Unfortunately, this is bad news. It suggests that most of the changes in deaths can be explained by looking at the cases, and 26 days ago, the cases were just starting to rise. Since then, they have increased almost three-fold. Will the deaths do the same thing?
One way to investigate this is to try to build a model that uses case information to try to predict deaths. So, I tried a simple linear regression model (a line of best fit). It worked ok, but it seemed to be missing something important. Next I tried to incorporate the number of tests, and the percentage of positive tests using a multivariate linear regression model. The results are plotted below:
Here the black dashed curve is the prediction model. The basic idea behind it was to use the number of new cases, the number of total tests and the positive test rate to predict the number of deaths 26 days in the future. This is a way of trying to control for the number of tests (so that we don't mistake changes due to more testing with evidence that things are getting worse). You can see that it works quite well. This model was able to explain 93.7% of the variation in deaths (according to the coefficient of determination or R squared value). It tracks along with the black curve (the observed death totals) quite consistently.

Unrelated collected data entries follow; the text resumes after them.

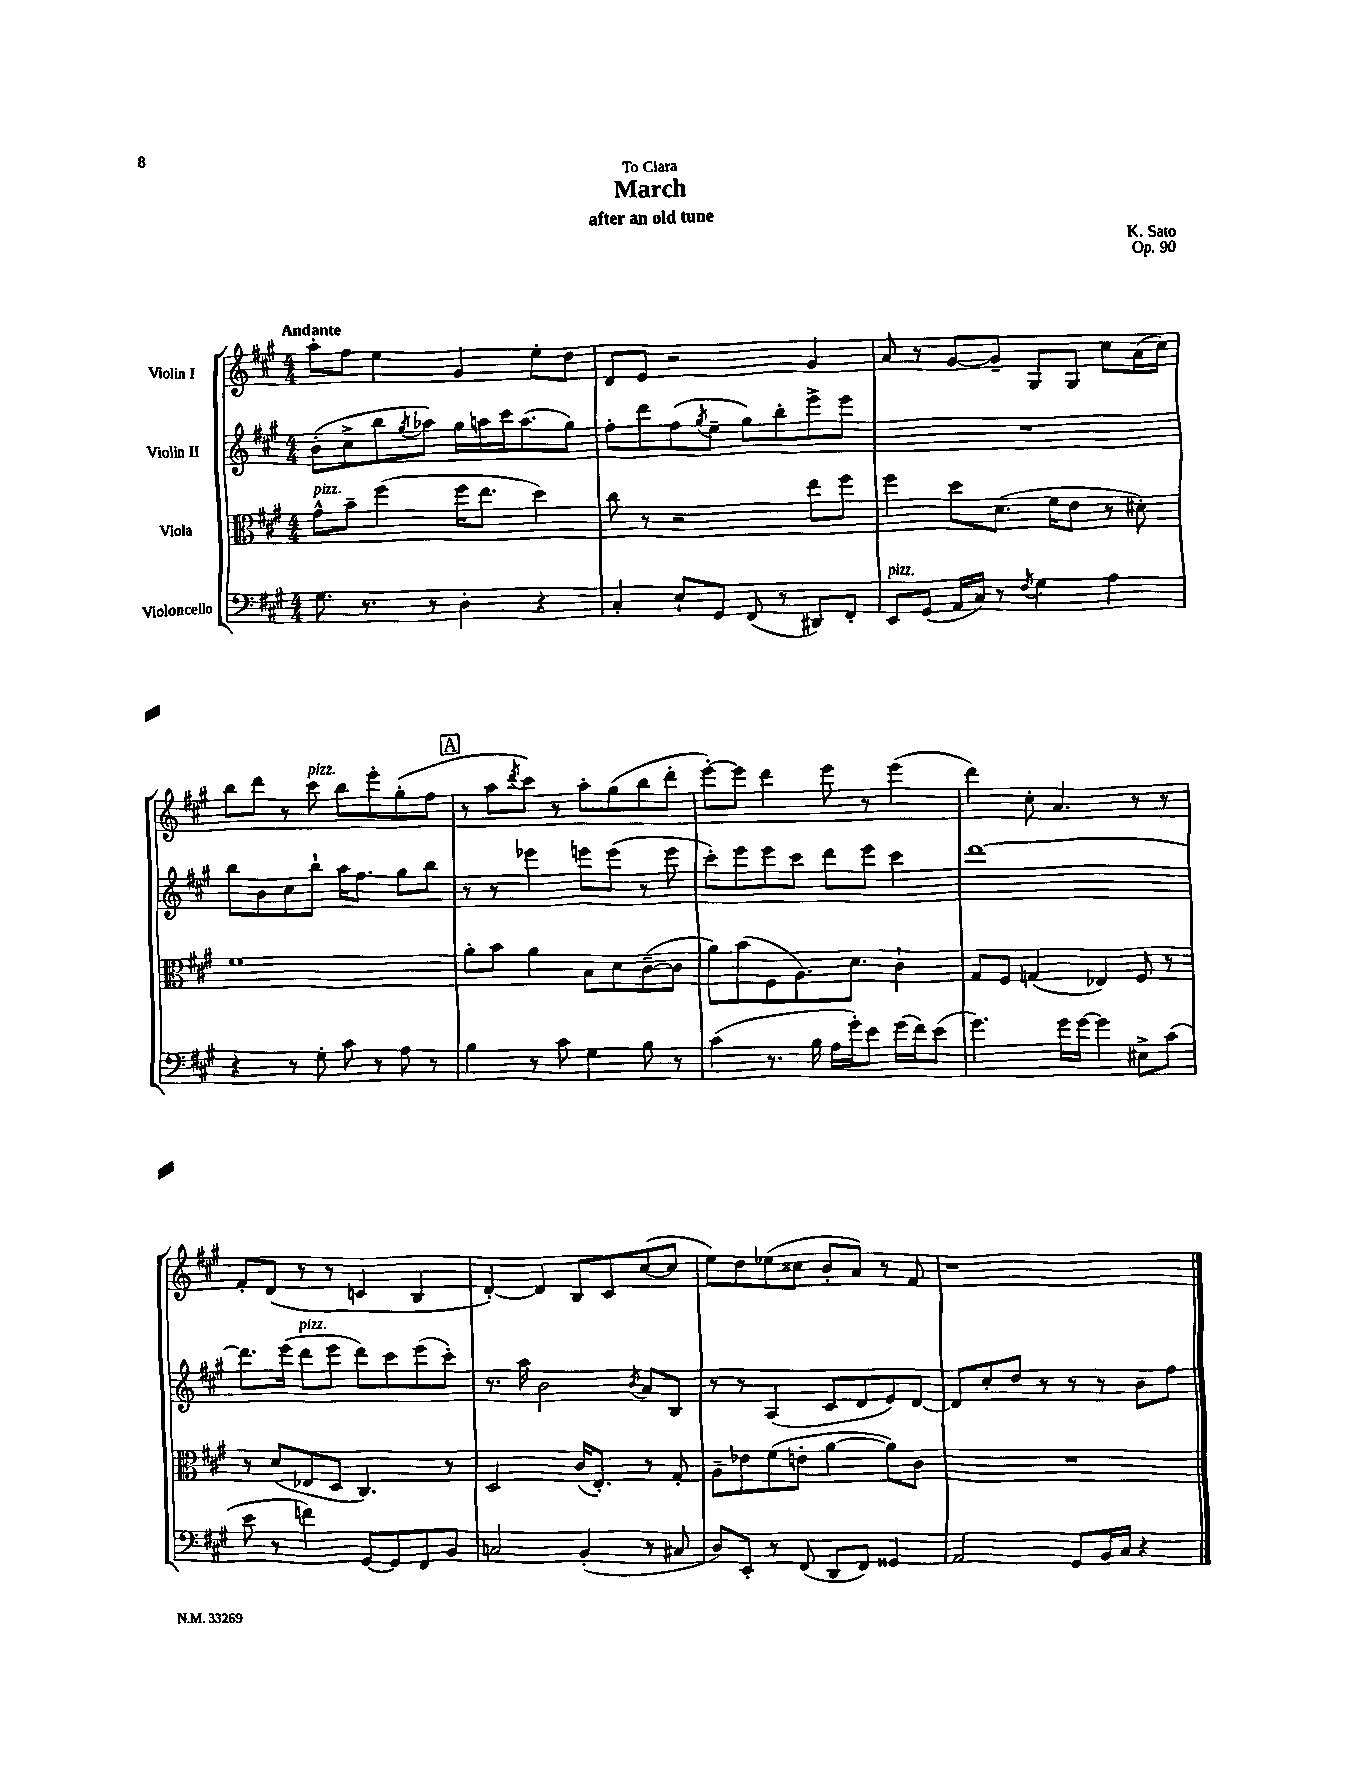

**kern	**kern	**kern	**kern
*part4	*part3	*part2	*part1
*staff4	*staff3	*staff2	*staff1
*I"Violoncello	*I"Viola	*I"Violin II	*I"Violin I
*clefF4	*clefC3	*clefG2	*clefG2
*k[f#c#g#]	*k[f#c#g#]	*k[f#c#g#]	*k[f#c#g#]
*M4/4	*M4/4	*M4/4	*M4/4
=1	=1	=1	=1
!	!	!	!LO:TX:a:B:t=Andante
!	!LO:TX:a:i:t=pizz.	!	!
8.G#\	8g#^^\L	(8b'\L	8aa'\L
.	8b~\J	8cc#^\	8ff#\J
8.r	.	.	.
.	(4ff#\	8bb\	4ee\
.	.	8qgg#/	.
8r	.	8aa-X\J)	.
4D'\	16ff#\KL	16gg#\LL	4g#/
.	8.ee\J	16aan\	.
.	.	16ccc#\J	.
.	.	(8.aa\	.
4r	4dd\)	.	8ee'\L
.	.	8gg#\J)	8dd\J
=2	=2	=2	=2
4C#'/	8cc#\	8ff#'\L	8d/L
.	8r	8ddd\	8e/J
8E`/L	2r	(8ff#\	2r
.	.	8qgg#/	.
8GG#/J	.	8ee~\J	.
(8FF#/	.	8gg#\L)	.
8r	.	8bb'\	.
8DD#X/L)	8ee\L	8eee^\	4g#/
8FF#'/J	8ff#\J	8eee\J	.
=3	=3	=3	=3
!LO:TX:a:i:t=pizz.	!	!	!
8EE/L	4ff#\	1r	8a/
(8GG#/J	.	.	8r
16AA/LL	8dd\L	.	[8g#/L
16C#/JJ)	.	.	.
8r	(8.d\J	.	8g#~/J]
8qF#/	.	.	.
4G#\	.	.	8G#/L
.	16f#\KL	.	.
.	8e\J	.	8G#/J
4A\	8r	.	8cc#\L
.	8d#X'\)	.	(16a\L
.	.	.	16cc#\JJ)
!!LO:LB:g=z
=4	=4	=4	=4
4r	1f#	8bb\L	8bb\L
.	.	8b\	8ddd\J
8r	.	8cc#\	8r
!	!	!	!LO:TX:a:i:t=pizz.
8G#'\	.	8bb`\J	8ccc#\
8c#\	.	16aa\KL	8bb\L
.	.	8.ff#\J	.
8r	.	.	8eee'\
8A\	.	8gg#\L	(8gg#'\
8r	.	8bb\J	8ff#\J
!!LO:REH:place=s1:t=A
=5	=5	=5	=5
4B\	8a'\L	8r	8r
.	8b\J	8r	8aa\L
.	.	.	8qddd/
8r	4a\	4eee-X\	8ccc#\J)
8c#\	.	.	8r
4G#\	8B\L	8eeen\L	8aa'\L
.	8d\	(8eee\J	(8gg#\
8B\	([8c#~\	8r	8bb\
8r	8c#\J]	8eee\	8ddd'\J
=6	=6	=6	=6
(4c#\	8a\L)	8ccc#'\L)	[8eee'\L)
.	(8b\	8eee\	8eee\J]
8.r	8F#\	8eee\	4ddd\
.	8.A\)	8ccc#\J	.
16B\	.	.	.
16A\LL	.	8ddd\L	8eee\
16g#'\J)	8.d\J	.	.
8e\J	.	8eee\J	8r
(16g#\LL	4c#`\	4ccc#\	(4eee\
16f#\J)	.	.	.
(8e\J	.	.	.
=7	=7	=7	=7
4.g#\)	8G#/L	[1ddd	4ddd\)
.	8F#/J	.	.
.	(4Gn/	.	8cc#'\
16g#\LL	.	.	4.a/
[16g#\JJ	.	.	.
4g#\]	4E-X/)	.	.
8E#X^\L	8F#/	.	8r
(8c#\J	8r	.	8r
!!LO:LB:g=z
=8	=8	=8	=8
8e\	8r	8.ddd\L]	8f#'/L
8r	(8d/L	.	(8d/J
.	.	(16eee\Jk	.
!	!	!LO:TX:a:i:t=pizz.	!
4fn\)	8E-X/	8ddd\L	8r
.	8D/J	8eee\J	8r
[8GG#/L	4.C#/)	8ddd\L)	4cn/
8GG#/]	.	8ccc#\	.
8FF#/	.	(8eee\	4B/
8BB/J	8r	8ccc#'\J)	.
=9	=9	=9	=9
2Cn/	2D/	8.r	[4d'/)
.	.	16aa\	.
.	.	2b\	4d/]
(4BB'/	(16c#/KL	.	8B/L
.	8.E'/J)	.	.
.	.	.	8c#/
.	.	8qb/	.
8r	8r	8a/L	([8cc#/
8C#X/	8G#'/	8B/J	8cc#/J]
=10	=10	=10	=10
8D/L)	8A~\L	8r	8ee\L)
8EE'/J	8e-X\	8r	8dd\
8r	(8f#\	(4A/	(8ee-X\
(8FF#/	8en'\J	.	8cc##X\J
8DD/L	[4a\	8c#/L	8b'/L
8FF#/J)	.	8d/	8a/J)
4GG##X/	8a\L])	8e/)	8r
.	8c#\J	[8d/J	8f#/
=11	=11	=11	=11
2AA/	1r	8d/L]	1r
.	.	8cc#'/	.
.	.	8dd/J	.
.	.	8r	.
8GG#/L	.	8r	.
16BB/L	.	8r	.
16C#/JJ	.	.	.
4r	.	8b\L	.
.	.	8ff#\J	.
==	==	==	==
*-	*-	*-	*-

The scary part is what happens when we start projecting into the future. This model suggests that the death totals are likely to continue rising in response to the rising case totals (around 26 days behind) and could increase almost three-fold just as the cases did. Let's hope the model is wrong!
We should be careful about reading too much into the specific numbers for the final prediction. First off, there is a very simple model that I put together quickly. There are better models out there that are more robust (although most if not all agree that the death totals are going to rise). Secondly, this model is also somewhat sensitive to changes in the inputs. For example, if you leave out total tests, the predicted deaths only rises to 1000 per day instead of 1600. On the other hand, if you leave out positive tests, then the deaths rise to 3000 per day. So, there is quite a bit of uncertainty about that final value.
Nonetheless, this analysis does suggest that there are two things we can be confident about:
Deaths do lag behind cases by 3-4 weeks. This factor can explain most of the trend in the death totals.
Case totals have risen dramatically, and given the timeline, it is very likely the deaths will follow.
So, good news all around. You are welcome.
PS. One other factor that I did not account for in this model, but that would be worth considering is that the relationship between cases and deaths may be nonlinear. In a linear relationship, 100 additional cases would always correspond to the same number of additional deaths no matter how many cases there were in the first place. However, it seems likely that at some point, that would break down. If hospitals reach capacity, then additional cases would likely cause more deaths, than when there is plenty of room in the ICU. That would work in the other direction as well. Decreasing the number of cases near the peak could cause a great reduction in the number of deaths than would decreasing the number of cases by the same amount during a time when the outbreak was not as severe.